# A question on second order linear equations

1. Jun 23, 2014

### mech-eng

Hi, all. While solving a second order linear differential equation why do we have to use linear independent but two solutions. For example, when solving y''- y = 0 , y(0) = 5 and y'(0) = 3 , we use ex and e-x and then we write y = c1*ex+ c2*e-x-

2. Jun 23, 2014

### maajdl

That's because any linear combination of a solution of the DE is a solution of the DE.
Initial conditions restrict the set of possible solutions.

3. Jun 23, 2014

### maajdl

That's because any linear combination of a solution of the DE is a solution of the DE.
Initial conditions restrict the set of possible solutions.

4. Jun 23, 2014

### mech-eng

I am especially interested in the number "two", "two solutions". Why we derive general solution
from any two?

5. Jun 23, 2014

### SteamKing

Staff Emeritus
You seem to be confused about the solutions to ODEs.

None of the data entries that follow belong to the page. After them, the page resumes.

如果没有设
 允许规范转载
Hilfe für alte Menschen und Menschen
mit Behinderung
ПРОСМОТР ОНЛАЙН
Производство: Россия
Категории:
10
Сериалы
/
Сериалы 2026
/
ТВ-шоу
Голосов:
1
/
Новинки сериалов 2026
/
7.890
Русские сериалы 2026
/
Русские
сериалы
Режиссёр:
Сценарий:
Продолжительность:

For the equation y" - y = 0, with y(0) = 5 and y'(0) = 3, we have a homogeneous ODE for which we find the complementary solution by assuming y = e^(rx). Differentiating and substituting into the original ODE gives:

r^2 * e^(rx) - e^rx = 0

Dividing both sides by e^rx (which is always > 0, for any x), we obtain the characteristic polynomial

r^2 - 1 = 0 or r^2 = 1, which has solutions r = 1 and r = -1.

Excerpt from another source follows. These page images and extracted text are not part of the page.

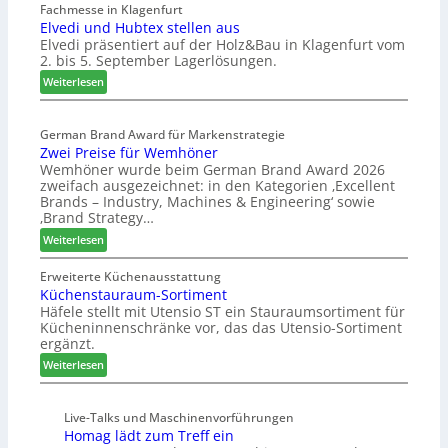
e
Fachmesse in Klagenfurt
m
h
Elvedi und Hubtex stellen aus
i
e
e
Elvedi präsentiert auf der Holz&Bau in Klagenfurt vom
n
s
e
2. bis 5. September Lagerlösungen.
i
s
r
g
:
Weiterlesen
e
ö
p
E
r
a
l
t
s
German Brand Award für Markenstrategie
v
e
Zwei Preise für Wemhöner
s
e
r
Wemhöner wurde beim German Brand Award 2026
t
d
t
zweifach ausgezeichnet: in den Kategorien ‚Excellent
F
i
Z
Brands – Industry, Machines & Engineering‘ sowie
ü
u
u
‚Brand Strategy…
h
n
k
:
Weiterlesen
r
d
u
Z
u
H
n
w
Erweiterte Küchenausstattung
n
u
f
Küchenstauraum-Sortiment
e
g
b
t
Häfele stellt mit Utensio ST ein Stauraumsortiment für
i
a
t
Kücheninnenschränke vor, das das Utensio-Sortiment
P
n
e
ergänzt.
r
x
:
e
Weiterlesen
s
K
i
t
ü
s
e
Live-Talks und Maschinenvorführungen
c
e
l
Homag lädt zum Treff ein
h
f
l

This means that e^x and e^-x are both solutions to the original ODE. Since the original ODE is linear, the sum of the individual solutions obtained from solving the characteristic polynomial must also be a solution, thus

y = C1*e^-x + C2 * e^x

By applying the initial conditions y(0) = 5 and y'(0) = 3, the coefficients of the general solution C1 and C2 can be determined.

6. Jun 23, 2014

### mech-eng

How do we guess that complementary solution? In my example you did it as erx

7. Jun 23, 2014

### SteamKing

Staff Emeritus
That's the standard technique for solving linear ODEs with constant coefficients. See:

http://en.wikipedia.org/wiki/Linear_differential_equation

Section: Homogeneous equations with constant coefficients